**TASK PROMPT**
What is the number of lines in the entries that contain the word "moderate"? Answer with that figure alone.

**RECORDS**

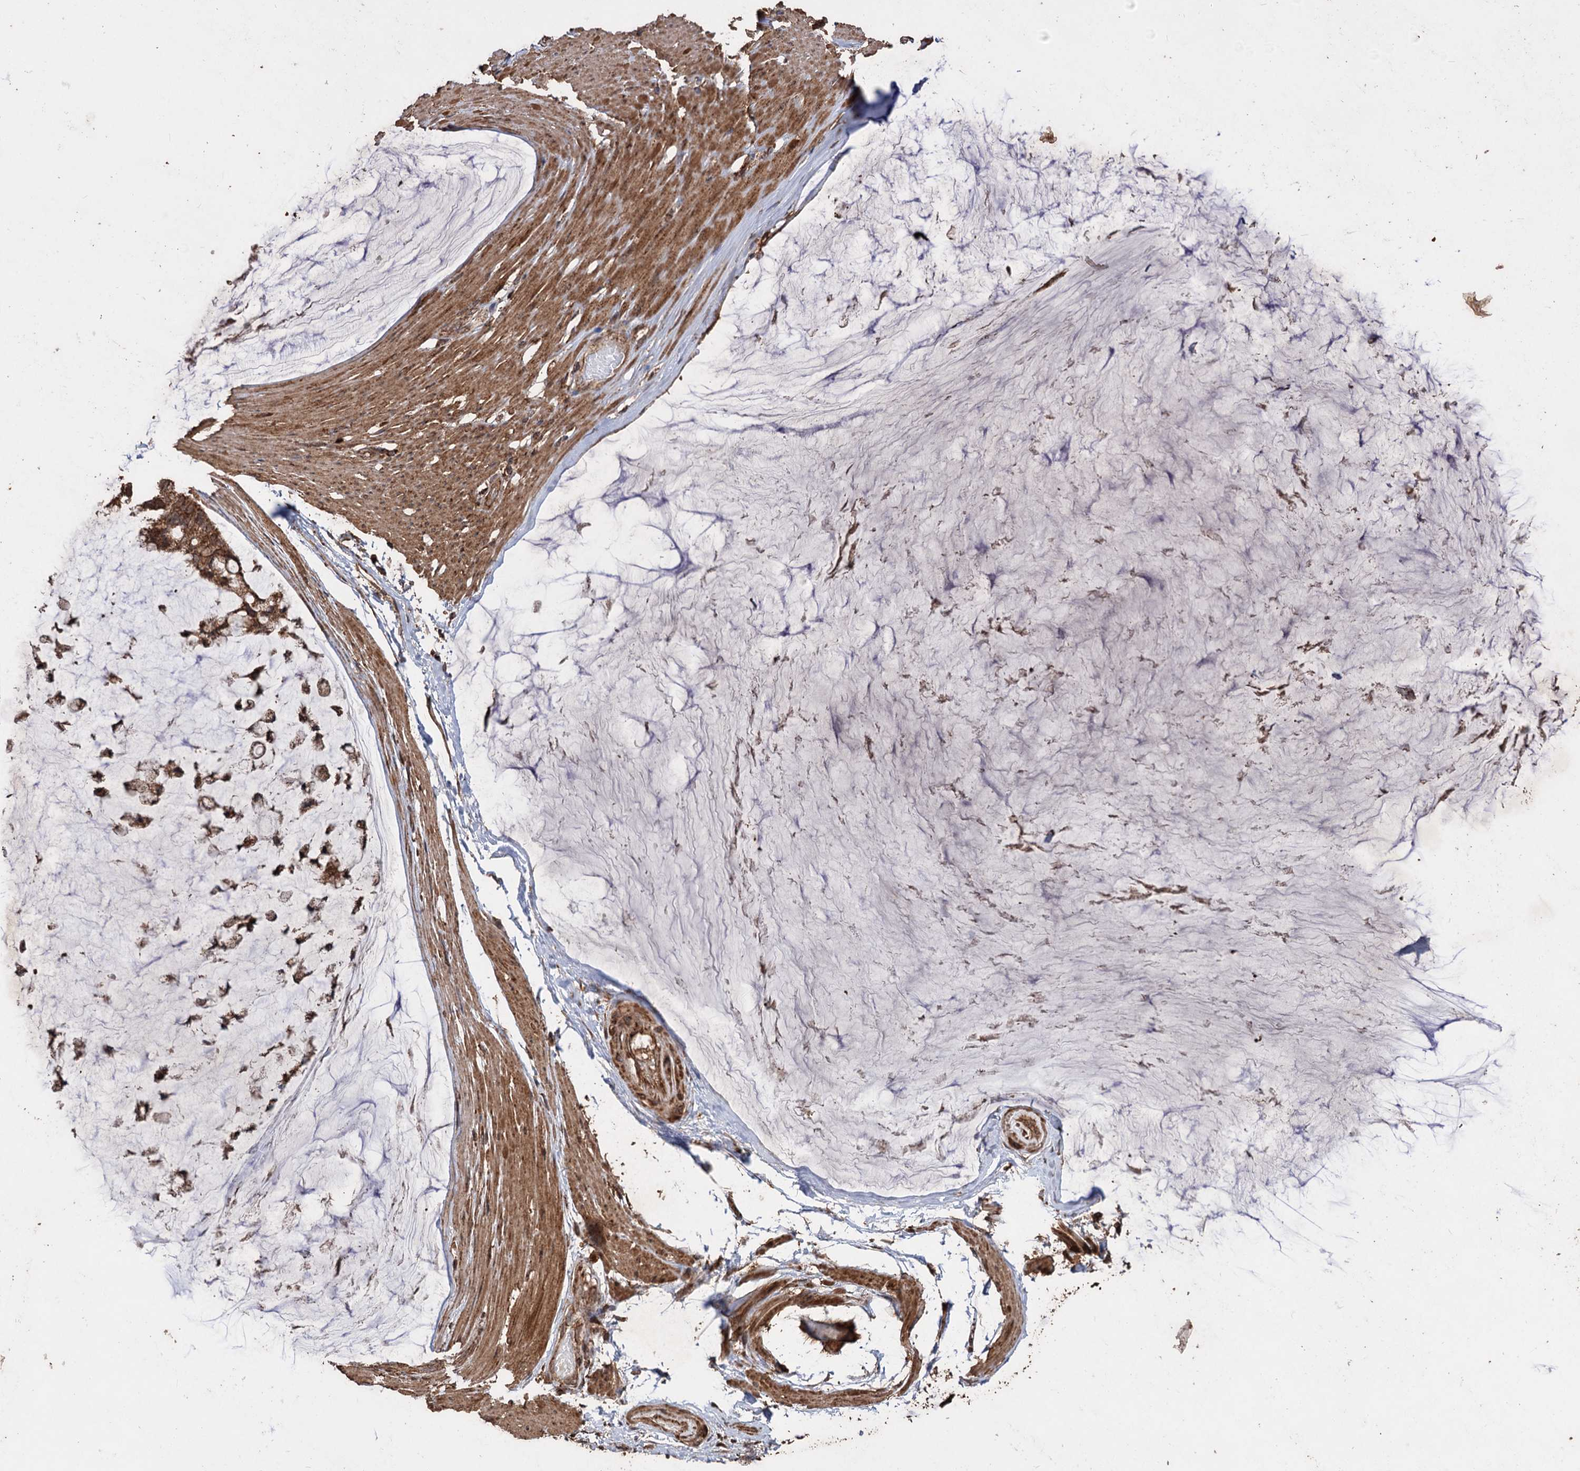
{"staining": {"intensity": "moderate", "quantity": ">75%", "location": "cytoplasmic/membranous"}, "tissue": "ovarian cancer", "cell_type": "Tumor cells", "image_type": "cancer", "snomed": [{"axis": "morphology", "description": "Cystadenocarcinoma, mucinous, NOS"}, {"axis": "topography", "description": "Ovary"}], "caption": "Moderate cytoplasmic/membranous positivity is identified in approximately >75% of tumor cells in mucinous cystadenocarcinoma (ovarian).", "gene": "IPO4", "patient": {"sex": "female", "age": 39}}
==
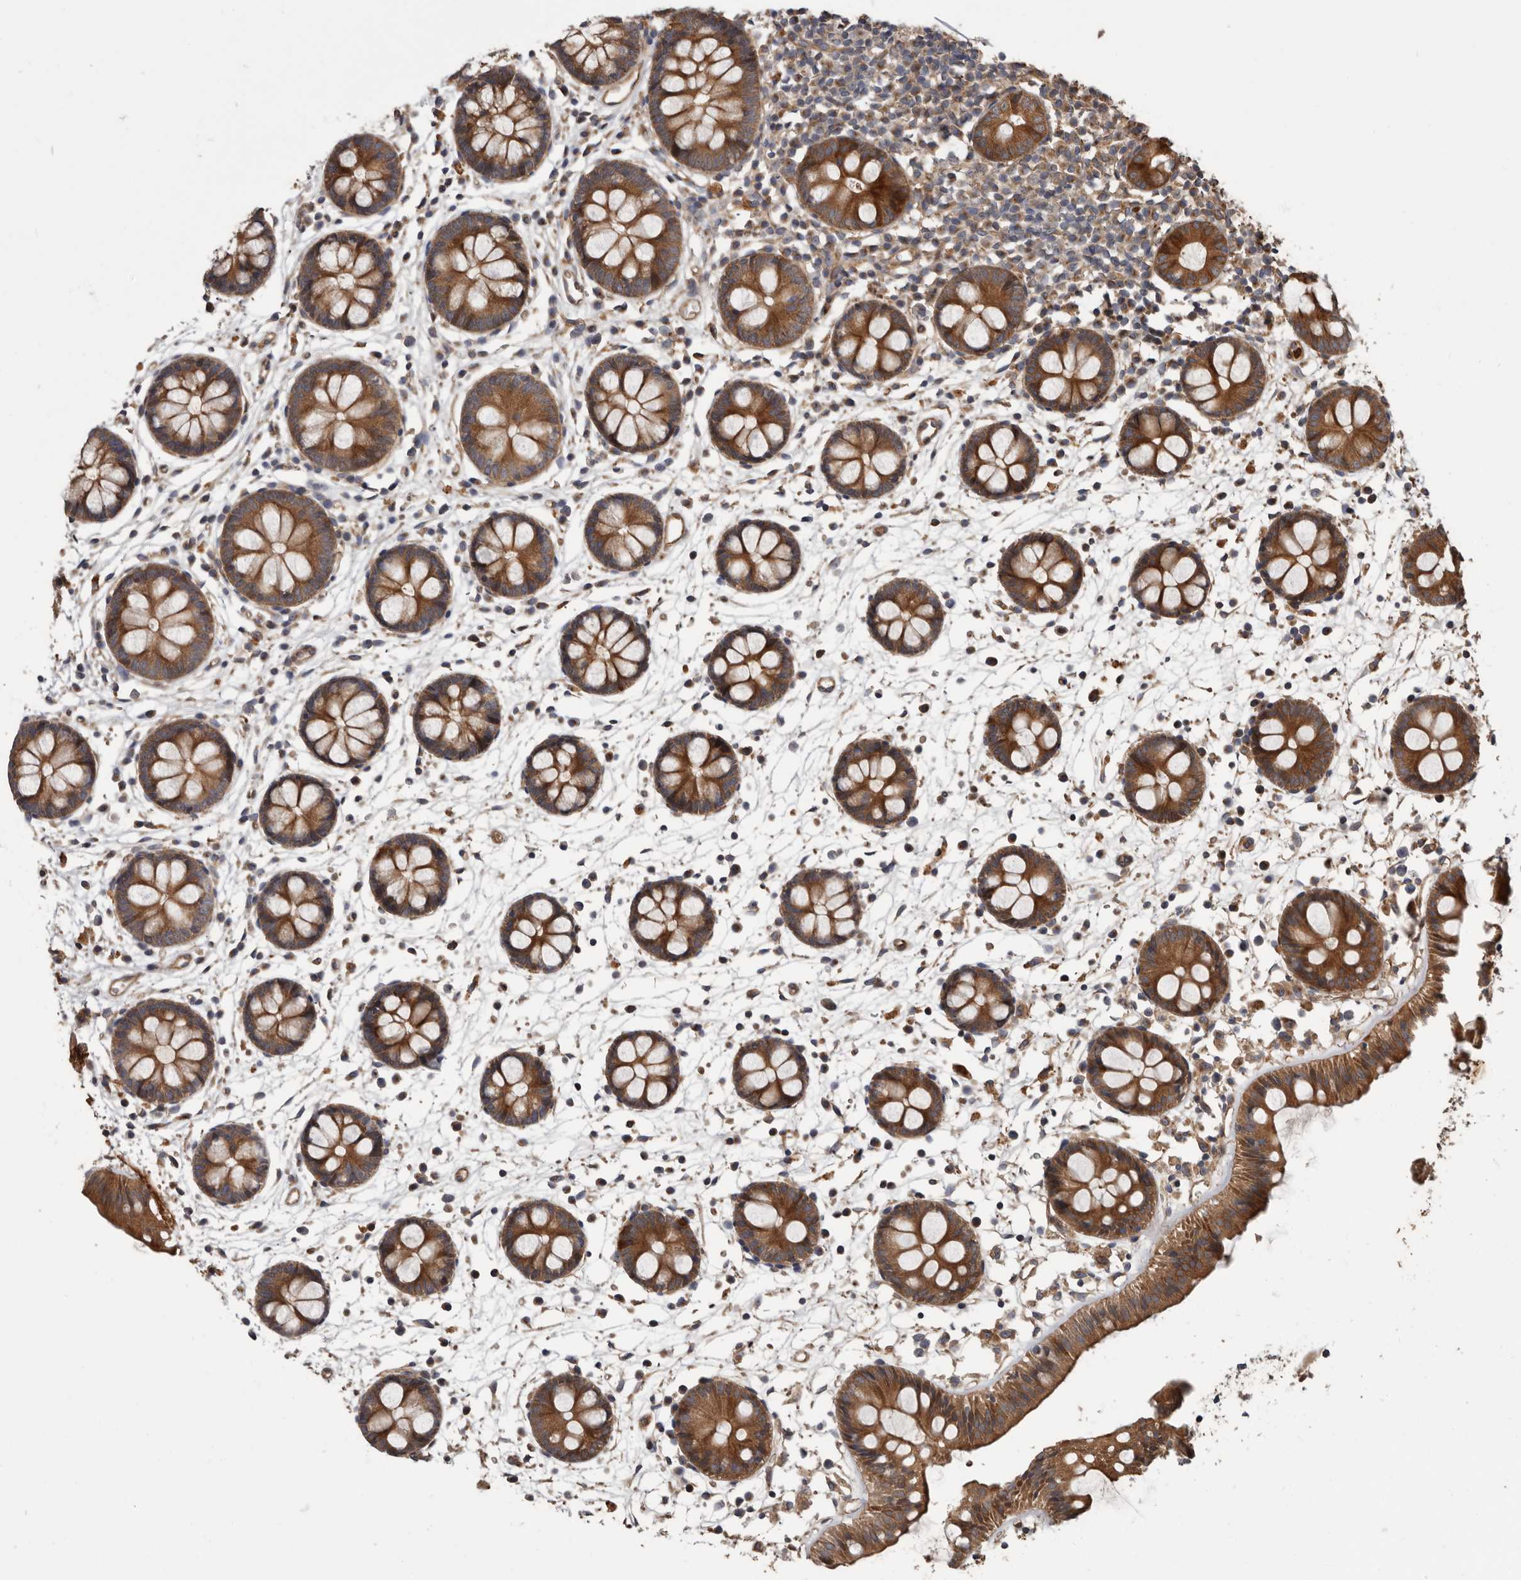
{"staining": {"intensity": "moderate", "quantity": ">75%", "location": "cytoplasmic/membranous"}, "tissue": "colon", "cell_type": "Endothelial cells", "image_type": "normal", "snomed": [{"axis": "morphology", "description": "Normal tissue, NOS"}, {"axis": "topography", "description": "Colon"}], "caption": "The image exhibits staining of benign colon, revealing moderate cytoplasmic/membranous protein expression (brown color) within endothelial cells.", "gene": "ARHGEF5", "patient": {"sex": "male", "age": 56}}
* * *
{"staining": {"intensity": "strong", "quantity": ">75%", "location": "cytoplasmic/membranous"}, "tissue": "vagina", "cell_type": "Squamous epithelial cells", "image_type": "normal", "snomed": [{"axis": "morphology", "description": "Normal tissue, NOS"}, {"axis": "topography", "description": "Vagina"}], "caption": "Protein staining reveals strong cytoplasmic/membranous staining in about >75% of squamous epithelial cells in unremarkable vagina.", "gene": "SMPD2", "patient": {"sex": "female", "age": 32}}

**RESULT BELOW**
2